British journal of haematology (2014)


2014, Center-Authored Paper, Clinical Research Division, January 2014, Public Health Sciences Division, Vaccine and Infectious Disease Division


Multicentric Castleman disease (MCD) is a rare lymphoproliferative disease with little known about its epidemiology or treatment modalities. Clinical and demographic data of MCD patients identified between 2000 and 2009 were collected from medical records at two United States (US) MCD referral centres. ZIP codes identified patient residences; prevalence and incidence were estimated based on catchment areas. Patient clinical, demographic, and biochemical characteristics, drug therapies and medical utilization were descriptively reported. MCD patients (n = 59) were 61% male, mean age of 53 years (median = 55 years) and 68% Caucasian. Of those with known human immunodeficiency virus (HIV) status (n = 41), 85% (n = 35) were negative, 15% (n = 6) were positive. Most frequent physician-reported symptoms (n = 33) were fatigue (49%, n = 16), fever (39%, n = 13), and night sweats (30%, n = 10). The estimated US 10-year prevalence was 2·4 per million.
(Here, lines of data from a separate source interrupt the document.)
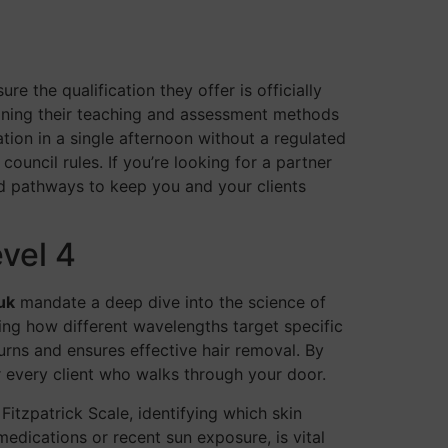
re the qualification they offer is officially
eaning their teaching and assessment methods
ation in a single afternoon without a regulated
uncil rules. If you’re looking for a partner
ed pathways to keep you and your clients
vel 4
uk
mandate a deep dive into the science of
arning how different wavelengths target specific
urns and ensures effective hair removal. By
 every client who walks through your door.
itzpatrick Scale, identifying which skin
medications or recent sun exposure, is vital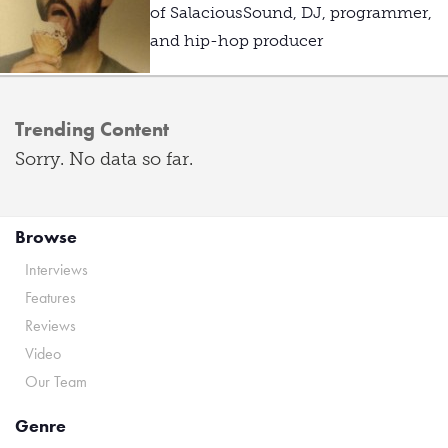
of SalaciousSound, DJ, programmer,
and hip-hop producer
Trending Content
Sorry. No data so far.
Browse
Interviews
Features
Reviews
Video
Our Team
Genre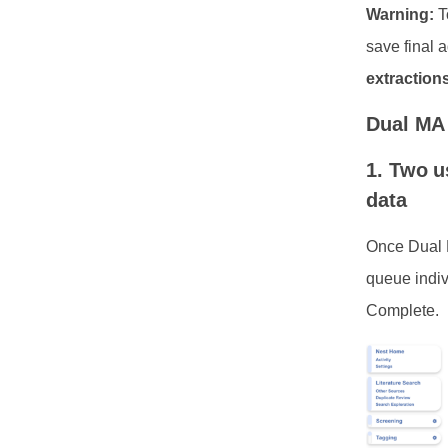
Warning:
T
save final 
extractions
Dual MA 
1. Two u
data
Once Dual M
queue indiv
Complete.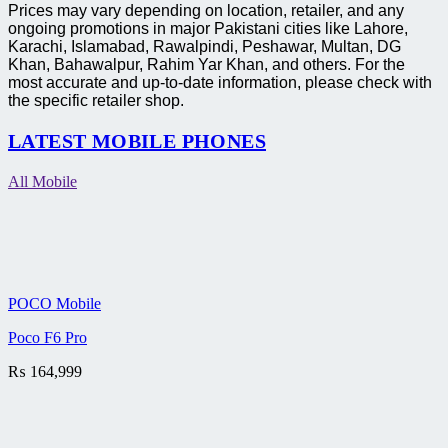
Prices may vary depending on location, retailer, and any
ongoing promotions in major Pakistani cities like Lahore,
Karachi, Islamabad, Rawalpindi, Peshawar, Multan, DG
Khan, Bahawalpur, Rahim Yar Khan, and others. For the
most accurate and up-to-date information, please check with
the specific retailer shop.
LATEST MOBILE PHONES
All Mobile
POCO Mobile
Poco F6 Pro
₨
164,999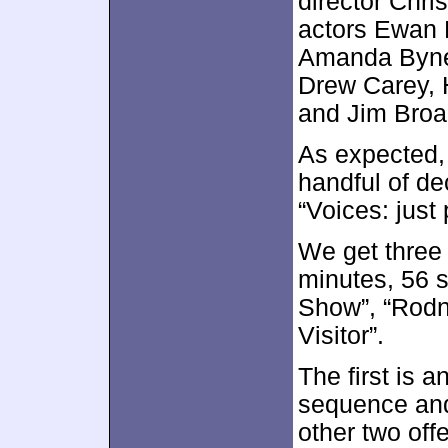
director Chri
actors Ewan 
Amanda Bynes
Drew Carey, H
and Jim Broa
As expected, 
handful of de
“Voices: just 
We get thre
minutes, 56 
Show”, “Rodn
Visitor”.
The first is 
sequence and
other two off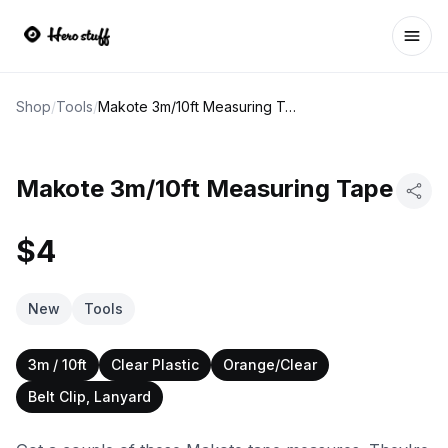
Ope
Shop
/
Tools
/
Makote 3m/10ft Measuring Tape
Makote 3m/10ft Measuring Tape
$4
New
Tools
3m / 10ft
Clear Plastic
Orange/Clear
Belt Clip, Lanyard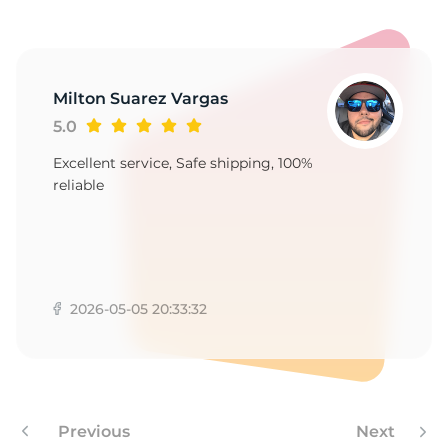
9
Milton Suarez Vargas
5.0
Excellent service, Safe shipping, 100%
reliable
2026-05-05 20:33:32
Previous
Next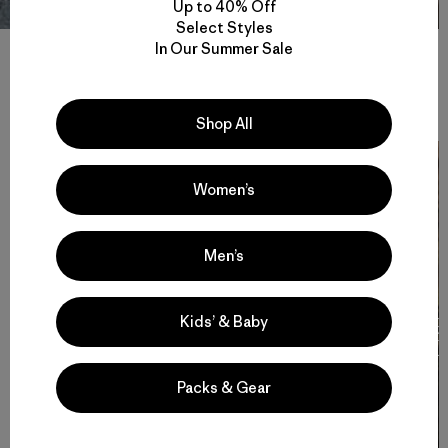
Up to 40% Off
Select Styles
In Our Summer Sale
Stories
View All
Shop All
Women’s
Men’s
Kids’ & Baby
Cochamó Por Siempre
F
T
Packs & Gear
During first year of follow-up after study entry, the top two systemic therapies (n = 27) were monotherapies: prednisone (33%, n = 9) and rituximab (19%, n = 5). After a follow-up of 2 years, 92% of patients were alive. This study provides new information on MCD population demographics, treatment patterns, and medical utilization; a minimal US period prevalence rate is proposed. Study replication is needed to improve external validity.